Kent was 21 months old.
I found so many cute chick activities while searching for Easter ideas! We raise a couple hundred chickens a year here, plus we have some laying hens wandering around. Our first batch of day-old chicks arrived on April 5th. We learned all about chicks and chickens that week!
I picked up this cool life cycle of a chicken set at the Chippewa Nature Center. We used it as the basis for the week’s activities. I put some white, yellow, and orange feathers in his sensory bin. At first I added only the nest and eggs figurine. We talked about eggs and decorated an egg coloring page.
Here he is sitting in the bin of feathers!
Each day I added another figurine and talked to him about what it was. Then we laid out each day’s coloring picture and matched up them up with the figurines. We colored a hen on the fourth day and a rooster on the fifth day, even though the set only has one adult bird. He recognized rooster, hen, etc. when we used those words but I explained that the rooster is the daddy, the hen is the mama, and the chick is the baby. That made a big impression on him: now he always asks if an animal is a mama or daddy!
Who needs paintbrushes when you can just use a nest?
The chick walked on his nose…
… right after it walked through paint, apparently!
I gave him the chance to stick feathers on the paintings, on the last day, but he only added a few.
Our completed life cycle project. The adult chicken figurine had already jumped in the sink for a bath.
He really enjoyed this spooning activity: two terra cotta bowls, corn, and a round spoon. One bowl did get dropped and broken but I had a replacement.

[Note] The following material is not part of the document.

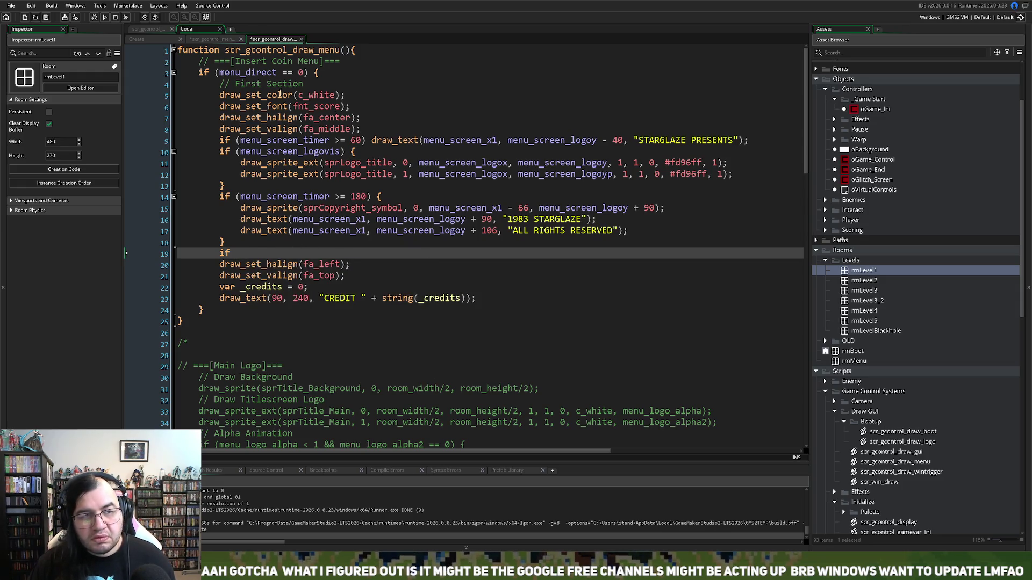
pyautogui.press('shift+Home')
pyautogui.press('shift+Home')
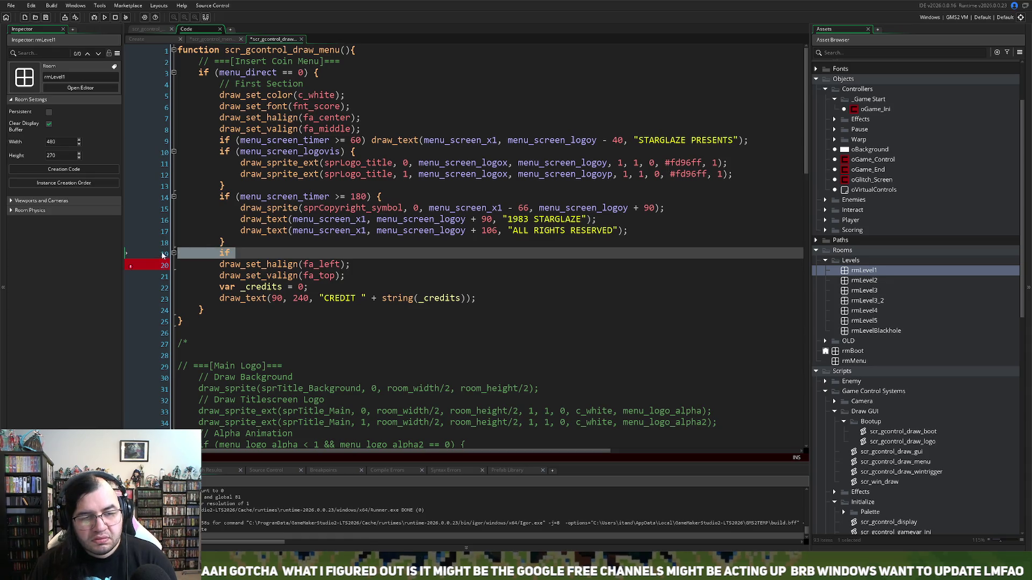
pyautogui.press('BackSpace')
# Step: Reorder the open script tabs and show the controller's Create event code
pyautogui.click(213, 40)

Color reinforcement: matching pom pom chicks to the correct egg. I hot glued googly eyes and felt beaks on to the pom poms.

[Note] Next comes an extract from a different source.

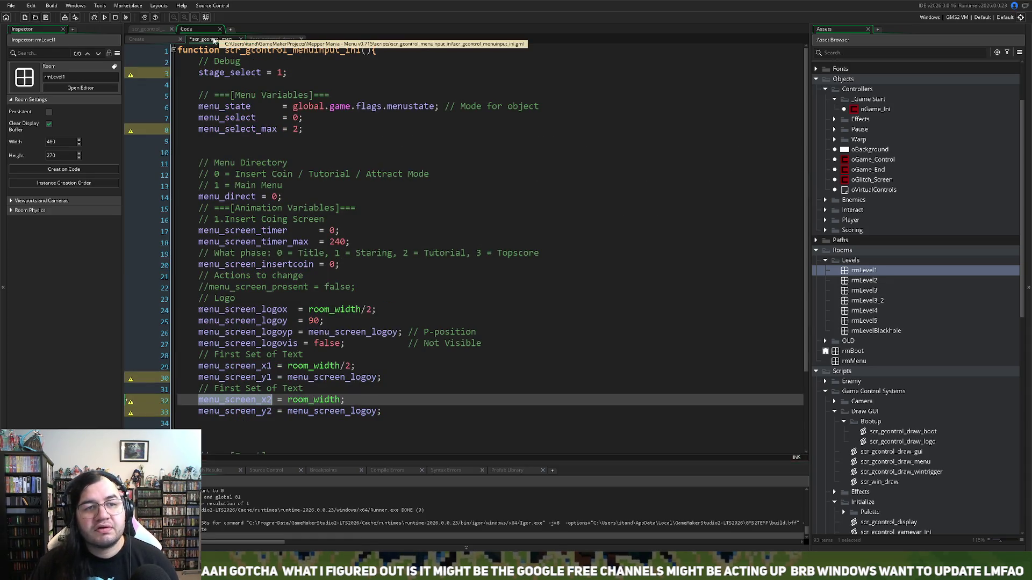
pyautogui.click(253, 41)
pyautogui.click(215, 40)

I made a chicken hand puppet in about 10 minutes with an old sock, felt, scissors, googly eyes, cardboard and hot glue. I cut a hole in the end of the sock and put cardboard inside of it for the beak shape. I was inspired by this tutorial.
He’s cuter when you’re not trying to photograph him on your own hand while holding the camera in the other.
My intent was for Kent to use the puppet and go around the house picking up pieces of “food”, i.e. balled up brown paper, with the beak. The puppet was a little awkward for his small hands so instead he picked up the food and Brian or I grabbed it out of his hands with the puppet. He thought this was hilarious and wanted to feed the chicken all week. We had fun pecking at him. 😉
We wrapped up with this cute hand print project. I colored the features on after the paint dried.
- We used the This Little Chick printable activity to review colors. We had two copies of the chicks, one cut out and one still together on pages. I read the poem and asked him to help each bird find it’s friend of the same color. The poem (in a singsong voice) really caught his interest. We completed the matching a few times throughout the week – much more than we’ve done with plain matching cards.
- We did the disappearing egg shell experiment. I poured the vinegar in the jar and had him drop the egg in. He wasn’t very happy that he didn’t get to play with it more. A couple days later I opened the jar and gave it to him to explore in the bathtub right before bath time.
Have you learned about any fun, different animals lately?